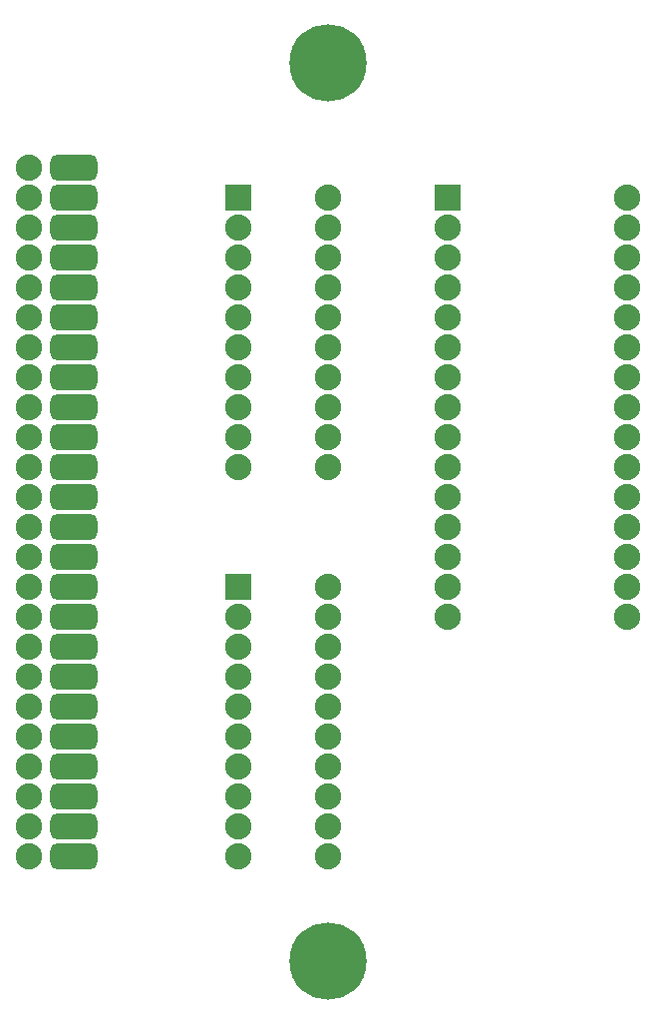
<source format=gts>
G04*
G04 #@! TF.GenerationSoftware,Altium Limited,Altium Designer,22.4.2 (48)*
G04*
G04 Layer_Color=8388736*
%FSLAX25Y25*%
%MOIN*%
G70*
G04*
G04 #@! TF.SameCoordinates,FA252268-3CD0-4EC3-B91A-E4F5567C5AF4*
G04*
G04*
G04 #@! TF.FilePolarity,Negative*
G04*
G01*
G75*
G04:AMPARAMS|DCode=11|XSize=158mil|YSize=88mil|CornerRadius=24mil|HoleSize=0mil|Usage=FLASHONLY|Rotation=0.000|XOffset=0mil|YOffset=0mil|HoleType=Round|Shape=RoundedRectangle|*
%AMROUNDEDRECTD11*
21,1,0.15800,0.04000,0,0,0.0*
21,1,0.11000,0.08800,0,0,0.0*
1,1,0.04800,0.05500,-0.02000*
1,1,0.04800,-0.05500,-0.02000*
1,1,0.04800,-0.05500,0.02000*
1,1,0.04800,0.05500,0.02000*
%
%ADD11ROUNDEDRECTD11*%
%ADD12C,0.08800*%
%ADD13C,0.25800*%
%ADD14R,0.08800X0.08800*%
D11*
X-85000Y45000D02*
D03*
Y135000D02*
D03*
Y55000D02*
D03*
Y65000D02*
D03*
Y75000D02*
D03*
Y85000D02*
D03*
Y145000D02*
D03*
Y95000D02*
D03*
Y105000D02*
D03*
Y115000D02*
D03*
Y125000D02*
D03*
Y35000D02*
D03*
Y155000D02*
D03*
Y245000D02*
D03*
Y225000D02*
D03*
Y205000D02*
D03*
Y185000D02*
D03*
Y165000D02*
D03*
Y255000D02*
D03*
Y235000D02*
D03*
Y195000D02*
D03*
Y175000D02*
D03*
Y215000D02*
D03*
Y265000D02*
D03*
D12*
X-100000Y125000D02*
D03*
Y115000D02*
D03*
Y105000D02*
D03*
Y95000D02*
D03*
Y175000D02*
D03*
Y195000D02*
D03*
Y215000D02*
D03*
Y235000D02*
D03*
Y255000D02*
D03*
Y145000D02*
D03*
Y165000D02*
D03*
Y35000D02*
D03*
Y85000D02*
D03*
Y75000D02*
D03*
Y65000D02*
D03*
Y55000D02*
D03*
Y265000D02*
D03*
Y185000D02*
D03*
Y205000D02*
D03*
Y225000D02*
D03*
Y245000D02*
D03*
Y135000D02*
D03*
Y155000D02*
D03*
Y45000D02*
D03*
X100000Y115000D02*
D03*
Y125000D02*
D03*
Y135000D02*
D03*
Y145000D02*
D03*
Y155000D02*
D03*
Y165000D02*
D03*
Y175000D02*
D03*
Y185000D02*
D03*
Y195000D02*
D03*
Y205000D02*
D03*
Y215000D02*
D03*
Y225000D02*
D03*
Y235000D02*
D03*
Y245000D02*
D03*
Y255000D02*
D03*
X40000Y115000D02*
D03*
Y125000D02*
D03*
Y135000D02*
D03*
Y145000D02*
D03*
Y155000D02*
D03*
Y165000D02*
D03*
Y175000D02*
D03*
Y185000D02*
D03*
Y195000D02*
D03*
Y205000D02*
D03*
Y215000D02*
D03*
Y225000D02*
D03*
Y235000D02*
D03*
Y245000D02*
D03*
X0Y165000D02*
D03*
Y175000D02*
D03*
Y185000D02*
D03*
Y195000D02*
D03*
Y205000D02*
D03*
Y215000D02*
D03*
Y225000D02*
D03*
Y235000D02*
D03*
Y245000D02*
D03*
Y255000D02*
D03*
X-30000Y165000D02*
D03*
Y175000D02*
D03*
Y185000D02*
D03*
Y195000D02*
D03*
Y205000D02*
D03*
Y215000D02*
D03*
Y225000D02*
D03*
Y235000D02*
D03*
Y245000D02*
D03*
Y115000D02*
D03*
Y105000D02*
D03*
Y95000D02*
D03*
Y85000D02*
D03*
Y75000D02*
D03*
Y65000D02*
D03*
Y55000D02*
D03*
Y45000D02*
D03*
Y35000D02*
D03*
X0Y125000D02*
D03*
Y115000D02*
D03*
Y105000D02*
D03*
Y95000D02*
D03*
Y85000D02*
D03*
Y75000D02*
D03*
Y65000D02*
D03*
Y55000D02*
D03*
Y45000D02*
D03*
Y35000D02*
D03*
D13*
Y300000D02*
D03*
Y0D02*
D03*
D14*
X40000Y255000D02*
D03*
X-30000D02*
D03*
Y125000D02*
D03*
M02*

</source>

Activity: Each entry above is to be duplicated exactly, and its pictures omitted.

Task answer:
<source format=gts>
G04*
G04 #@! TF.GenerationSoftware,Altium Limited,Altium Designer,22.4.2 (48)*
G04*
G04 Layer_Color=8388736*
%FSLAX25Y25*%
%MOIN*%
G70*
G04*
G04 #@! TF.SameCoordinates,FA252268-3CD0-4EC3-B91A-E4F5567C5AF4*
G04*
G04*
G04 #@! TF.FilePolarity,Negative*
G04*
G01*
G75*
G04:AMPARAMS|DCode=11|XSize=158mil|YSize=88mil|CornerRadius=24mil|HoleSize=0mil|Usage=FLASHONLY|Rotation=0.000|XOffset=0mil|YOffset=0mil|HoleType=Round|Shape=RoundedRectangle|*
%AMROUNDEDRECTD11*
21,1,0.15800,0.04000,0,0,0.0*
21,1,0.11000,0.08800,0,0,0.0*
1,1,0.04800,0.05500,-0.02000*
1,1,0.04800,-0.05500,-0.02000*
1,1,0.04800,-0.05500,0.02000*
1,1,0.04800,0.05500,0.02000*
%
%ADD11ROUNDEDRECTD11*%
%ADD12C,0.08800*%
%ADD13C,0.25800*%
%ADD14R,0.08800X0.08800*%
D11*
X-85000Y45000D02*
D03*
Y135000D02*
D03*
Y55000D02*
D03*
Y65000D02*
D03*
Y75000D02*
D03*
Y85000D02*
D03*
Y145000D02*
D03*
Y95000D02*
D03*
Y105000D02*
D03*
Y115000D02*
D03*
Y125000D02*
D03*
Y35000D02*
D03*
Y155000D02*
D03*
Y245000D02*
D03*
Y225000D02*
D03*
Y205000D02*
D03*
Y185000D02*
D03*
Y165000D02*
D03*
Y255000D02*
D03*
Y235000D02*
D03*
Y195000D02*
D03*
Y175000D02*
D03*
Y215000D02*
D03*
Y265000D02*
D03*
D12*
X-100000Y125000D02*
D03*
Y115000D02*
D03*
Y105000D02*
D03*
Y95000D02*
D03*
Y175000D02*
D03*
Y195000D02*
D03*
Y215000D02*
D03*
Y235000D02*
D03*
Y255000D02*
D03*
Y145000D02*
D03*
Y165000D02*
D03*
Y35000D02*
D03*
Y85000D02*
D03*
Y75000D02*
D03*
Y65000D02*
D03*
Y55000D02*
D03*
Y265000D02*
D03*
Y185000D02*
D03*
Y205000D02*
D03*
Y225000D02*
D03*
Y245000D02*
D03*
Y135000D02*
D03*
Y155000D02*
D03*
Y45000D02*
D03*
X100000Y115000D02*
D03*
Y125000D02*
D03*
Y135000D02*
D03*
Y145000D02*
D03*
Y155000D02*
D03*
Y165000D02*
D03*
Y175000D02*
D03*
Y185000D02*
D03*
Y195000D02*
D03*
Y205000D02*
D03*
Y215000D02*
D03*
Y225000D02*
D03*
Y235000D02*
D03*
Y245000D02*
D03*
Y255000D02*
D03*
X40000Y115000D02*
D03*
Y125000D02*
D03*
Y135000D02*
D03*
Y145000D02*
D03*
Y155000D02*
D03*
Y165000D02*
D03*
Y175000D02*
D03*
Y185000D02*
D03*
Y195000D02*
D03*
Y205000D02*
D03*
Y215000D02*
D03*
Y225000D02*
D03*
Y235000D02*
D03*
Y245000D02*
D03*
X0Y165000D02*
D03*
Y175000D02*
D03*
Y185000D02*
D03*
Y195000D02*
D03*
Y205000D02*
D03*
Y215000D02*
D03*
Y225000D02*
D03*
Y235000D02*
D03*
Y245000D02*
D03*
Y255000D02*
D03*
X-30000Y165000D02*
D03*
Y175000D02*
D03*
Y185000D02*
D03*
Y195000D02*
D03*
Y205000D02*
D03*
Y215000D02*
D03*
Y225000D02*
D03*
Y235000D02*
D03*
Y245000D02*
D03*
Y115000D02*
D03*
Y105000D02*
D03*
Y95000D02*
D03*
Y85000D02*
D03*
Y75000D02*
D03*
Y65000D02*
D03*
Y55000D02*
D03*
Y45000D02*
D03*
Y35000D02*
D03*
X0Y125000D02*
D03*
Y115000D02*
D03*
Y105000D02*
D03*
Y95000D02*
D03*
Y85000D02*
D03*
Y75000D02*
D03*
Y65000D02*
D03*
Y55000D02*
D03*
Y45000D02*
D03*
Y35000D02*
D03*
D13*
Y300000D02*
D03*
Y0D02*
D03*
D14*
X40000Y255000D02*
D03*
X-30000D02*
D03*
Y125000D02*
D03*
M02*

</source>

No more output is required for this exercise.